Die Verschwörung der Idioten

Die Verschwörung der Idioten

Einband:
Fester Einband
EAN:
9783608939002
Untertitel:
Roman
Genre:
Erzählende Literatur & Romane
Autor:
John Kennedy Toole
Herausgeber:
Klett-Cotta Literatur
Auflage:
5. Druckaufl., 2021
Anzahl Seiten:
464
Erscheinungsdatum:
22.08.2011
ISBN:
978-3-608-93900-2

Lesen Sie diesen Roman nicht im Flugzeug oder im Wartezimmer Sie fallen sonst unangenehm auf. Nicht durch Grinsen oder Kichern, sondern durch wieherndes Gelächter. »Jeder Leser kennt das Gefühl auf eine Goldader gestoßen zu sein.« (Alex Capus)

Die braven Bürger von New Orleans scheinen nicht besonders viel von Ignatius und seinen Ausrastern zu halten. Der aber ignoriert sie einfach, wenn er seinen massigen Körper zu den Fleischtöpfen der Stadt bewegt.
Er führt immerhin einen edlen Kreuzzug gegen das Laster, die Modernität und die Unwissenheit.
Doch seine Mutter hält eine hässliche Überraschung für ihn bereit: Nach einem Blechschaden, den sie verursacht hat, wird er von ihr gezwungen, seine rituellen Zornesausbrüche vor dem Fernseher aufzugeben und sich einen Job zu suchen, statt mit Leserbriefen die Welt zu verbessern. Unerschrocken nutzt er die neue Stelle, um seine Mission fortzuführen und hat dafür jetzt auch noch ein Piratenkostüm und einen Imbissstand zur Hand ...

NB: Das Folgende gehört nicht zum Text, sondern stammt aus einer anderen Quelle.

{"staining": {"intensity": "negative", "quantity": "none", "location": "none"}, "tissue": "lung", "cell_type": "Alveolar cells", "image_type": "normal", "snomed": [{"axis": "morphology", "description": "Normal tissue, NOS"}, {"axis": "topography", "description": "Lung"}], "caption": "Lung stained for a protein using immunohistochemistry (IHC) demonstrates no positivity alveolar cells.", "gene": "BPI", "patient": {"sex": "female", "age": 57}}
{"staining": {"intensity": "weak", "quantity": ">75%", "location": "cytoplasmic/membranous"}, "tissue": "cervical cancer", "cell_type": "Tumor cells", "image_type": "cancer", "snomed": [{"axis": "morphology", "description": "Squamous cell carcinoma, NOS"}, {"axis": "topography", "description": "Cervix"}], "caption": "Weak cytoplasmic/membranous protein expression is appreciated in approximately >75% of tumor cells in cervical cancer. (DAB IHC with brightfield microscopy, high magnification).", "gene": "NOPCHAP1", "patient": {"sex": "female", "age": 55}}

Definitiv einer der originellsten Helden, den die amerikanische Literatur im letzten Jahrhundert hervorgebracht hat.

Vorwort
Gestatten: Ignatius J. Reilly, eloquent, flatulent und zu absolut nichts zu gebrauchen

Autorentext
John Kennedy Toole, geboren 1937 in New Orleans, schrieb »Die Verschwörung der Idioten« während seines Militärdienstes in Puerto Rico. Jahrelang suchte er vergeblich nach einem Verleger, 1969 nahm er sich das Leben. Elf Jahre später veröffentlichte ein kleiner Universitätsverlag das Manuskript auf Drängen der Mutter. 1981 erhielt der Autor postum den Pulitzer-Preis, und der Roman ist bis heute Kult.

Leseprobe
EINS

Auf dem kugelrunden Kopf eine viel zu kleine grüne Jagdmütze mit Ohrenklappen, die wie Signalzeichen waagerecht in beide Richtungen abstanden. Darunter ein paar Haarbüschel und zwei große, borstige Ohren. Ein buschiger schwarzer Schnauzbart und volle, geschürzte Lippen, in den Mundwinkeln ein Anflug von Verachtung, gemischt mit Krümeln von Kartoffelchips. Im Schatten des grünen Mützenschirms suchten Ignatius J. Reillys verschiedenfarbige Augen eines blau, das andere gelb die wartende Menschenmenge unter der Uhr des D.H.-Holmes-Kaufhauses nach Anzeichen von schlechtem Geschmack ab. Manche Leute, so stellte Ignatius fest, trugen dermaßen neue und teure Kleider, dass es geradezu gegen Sitte und guten Geschmack verstieß. Der Besitz neuer und kostspieliger Dinge wies allein auf einen Mangel an Theologie und Geometrie hin, eventuell auch auf einen zweifelhaften Charakter.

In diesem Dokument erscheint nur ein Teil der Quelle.